Self was quick to admit how much she was leaning on her two four-year varsity players at multiple points throughout the season. For Thompson, the ability for her and Klecker to be there for each other was vital.

“We knew it was going to be a lot more difficult, just with everything that was going on,” Thompson said. “We knew it was going to be more than just basketball, it was going to be having to deal with stuff emotionally rather than just physically. I think it was really important to do that together and I am so happy I didn’t have to do that alone.

“We consulted with each other a lot on what we should say, and there were a lot of times where we decided we should have a team talk and address things with the team. I was really glad to have her.”

For Klecker, reflecting on the challenges this team had to overcome has given her a perspective on the season as a whole, leaving her with gratification for the team’s endurance through it all.

“I’m really proud of how much we grew this season,” Klecker said.

seton-catholic-tate-eckes-klecker-thompsonSeton Catholic seniors McKenna Klecker (11) and Kendyl Thompson (13) lead their team through the handshake lines after the AIA 4A girls basketball state championship game. (Photo by Alex Simon/AZPreps365)A painful yet fitting end

In just a few seconds, Karen Self’s excitement over the first half melted away as her team responded to her encouragement.

“I’m like, ‘Come on, you guys, we’re right there!’” Self said. “And they were like, [panting] ‘Yeah, but we’re right there.’ We walked out of that locker room and the coaches could see.

“I thought, ‘This is not going to go well.’”

It was the voracious and grueling fight Seton put up to keep the game tied going into halftime that was their downfall against the bigger, stronger, and faster team. Shadow Mountain blitzed the Sentinels to open the second half, and combined with stifling defense, the Matadors outscored Seton Catholic 23-9 in the third quarter. The fourth quarter was more of the same.

Diagnosis from the head coach? “They were done. They were just so drained,” Self said.

In the immediate aftermath of the game — the handshake line, the final group huddle, the trophy ceremony and in the locker room — McKenna Klecker and Kendyl Thompson continued to do what they had done for Seton Catholic all season long.

In spite of the pain, exhaustion and heartbreak they were feeling, Klecker and Thompson led the way for the Sentinels.
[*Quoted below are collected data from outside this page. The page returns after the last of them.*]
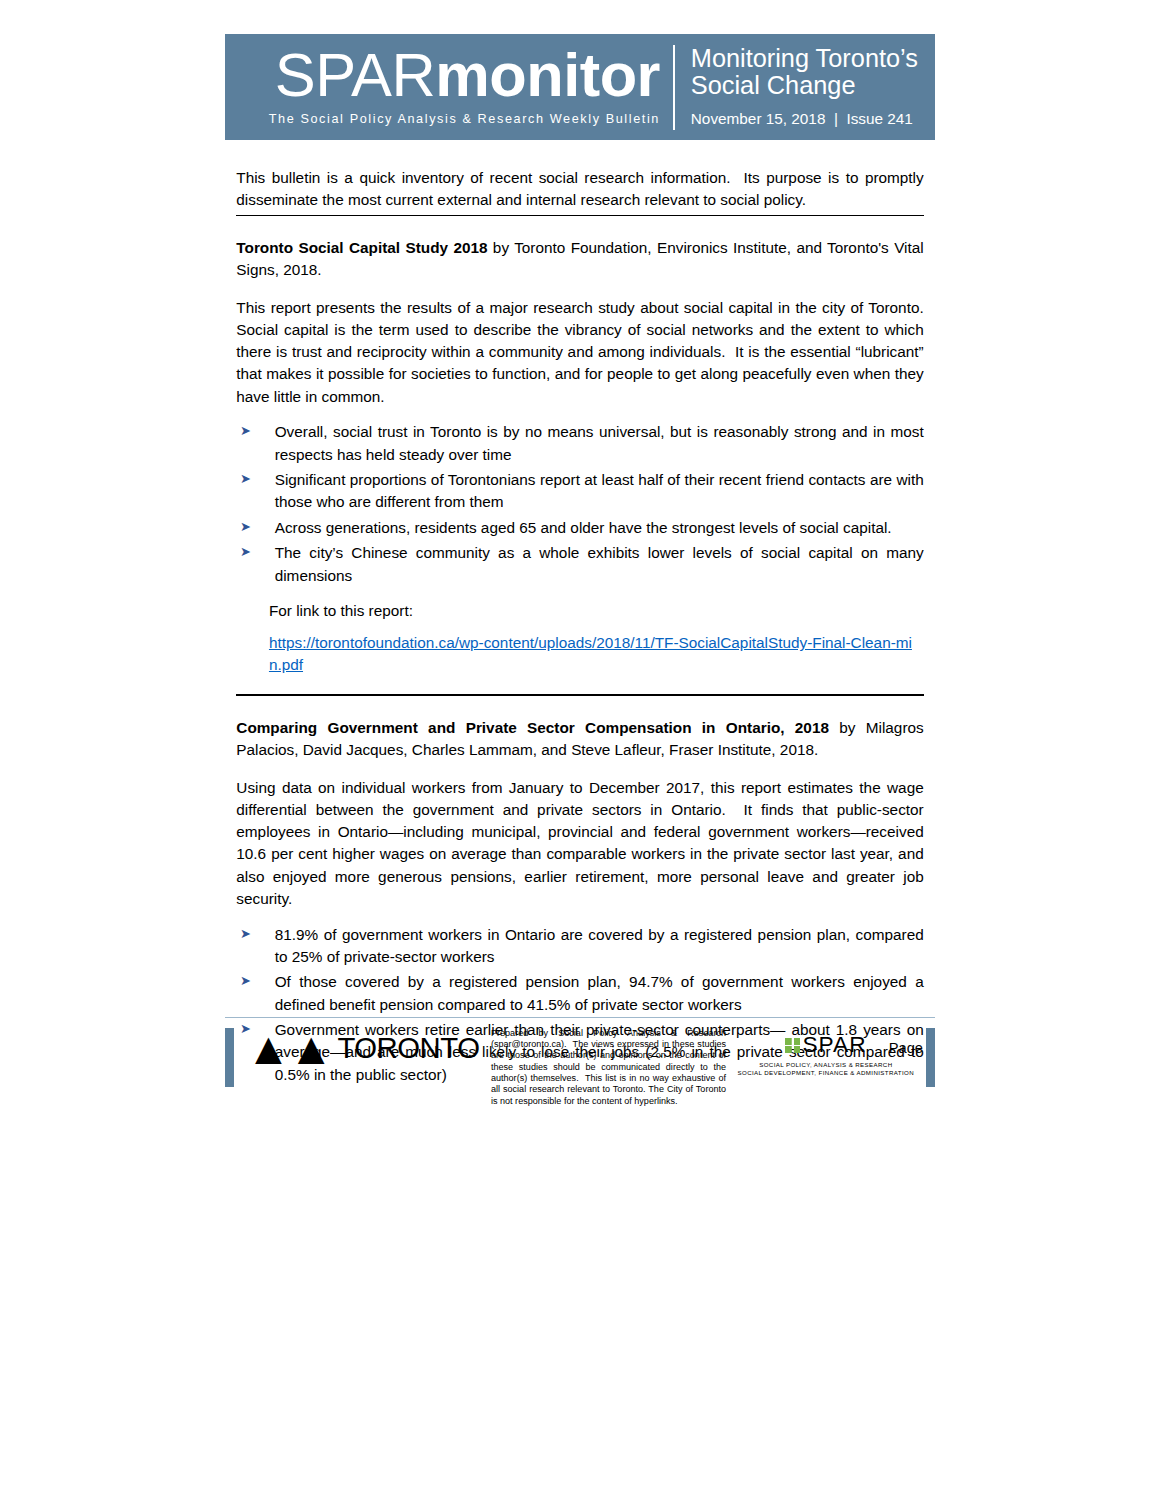SPAR monitor
The Social Policy Analysis & Research Weekly Bulletin
Monitoring Toronto’s
Social Change
November 15, 2018 | Issue 241
This bulletin is a quick inventory of recent social research information. Its purpose is to promptly disseminate the most current external and internal research relevant to social policy.
Toronto Social Capital Study 2018 by Toronto Foundation, Environics Institute, and Toronto's Vital Signs, 2018.
This report presents the results of a major research study about social capital in the city of Toronto. Social capital is the term used to describe the vibrancy of social networks and the extent to which there is trust and reciprocity within a community and among individuals. It is the essential “lubricant” that makes it possible for societies to function, and for people to get along peacefully even when they have little in common.
Overall, social trust in Toronto is by no means universal, but is reasonably strong and in most respects has held steady over time
Significant proportions of Torontonians report at least half of their recent friend contacts are with those who are different from them
Across generations, residents aged 65 and older have the strongest levels of social capital.
The city’s Chinese community as a whole exhibits lower levels of social capital on many dimensions
For link to this report:
https://torontofoundation.ca/wp-content/uploads/2018/11/TF-SocialCapitalStudy-Final-Clean-min.pdf
Comparing Government and Private Sector Compensation in Ontario, 2018 by Milagros Palacios, David Jacques, Charles Lammam, and Steve Lafleur, Fraser Institute, 2018.
Using data on individual workers from January to December 2017, this report estimates the wage differential between the government and private sectors in Ontario. It finds that public-sector employees in Ontario—including municipal, provincial and federal government workers—received 10.6 per cent higher wages on average than comparable workers in the private sector last year, and also enjoyed more generous pensions, earlier retirement, more personal leave and greater job security.
81.9% of government workers in Ontario are covered by a registered pension plan, compared to 25% of private-sector workers
Of those covered by a registered pension plan, 94.7% of government workers enjoyed a defined benefit pension compared to 41.5% of private sector workers
Government workers retire earlier than their private-sector counterparts— about 1.8 years on average—and are much less likely to lose their jobs (2.5% in the private sector compared to 0.5% in the public sector)
Page 1
▲▲ TORONTO
Prepared by Social Policy Analysis & Research (spar@toronto.ca). The views expressed in these studies are those of the author(s) and opinions on the content of these studies should be communicated directly to the author(s) themselves. This list is in no way exhaustive of all social research relevant to Toronto. The City of Toronto is not responsible for the content of hyperlinks.
SPAR
SOCIAL POLICY, ANALYSIS & RESEARCH
SOCIAL DEVELOPMENT, FINANCE & ADMINISTRATION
They were first in the handshake line to congratulate Shadow Mountain, and they received the runner-up trophy from the AIA and put a smile on their faces, even as their tears ran down.

“It’s not just about that one game,” Thompson said. “It’s about everything we overcame and having everybody by my side and not going through that alone.”

And for Self, given some time to reflect on the game, the struggle, the season, the purpose, and Tiff, the result of the championship game takes on a new meaning.

“In the end, Tiff fought and fought and fought and continued to fight what was inevitably was going to be a losing battle,” Self said. “And how she conducted herself during that process means everything. I think she lived as long as she lived because she had that fighting spirit.

“And so maybe it is apropos that we came up short.”

Perhaps short in on-court accomplishment, but tall in what mattered most to Tate-Eckes: an enduring, fearless attitude, with the character of champions to match it.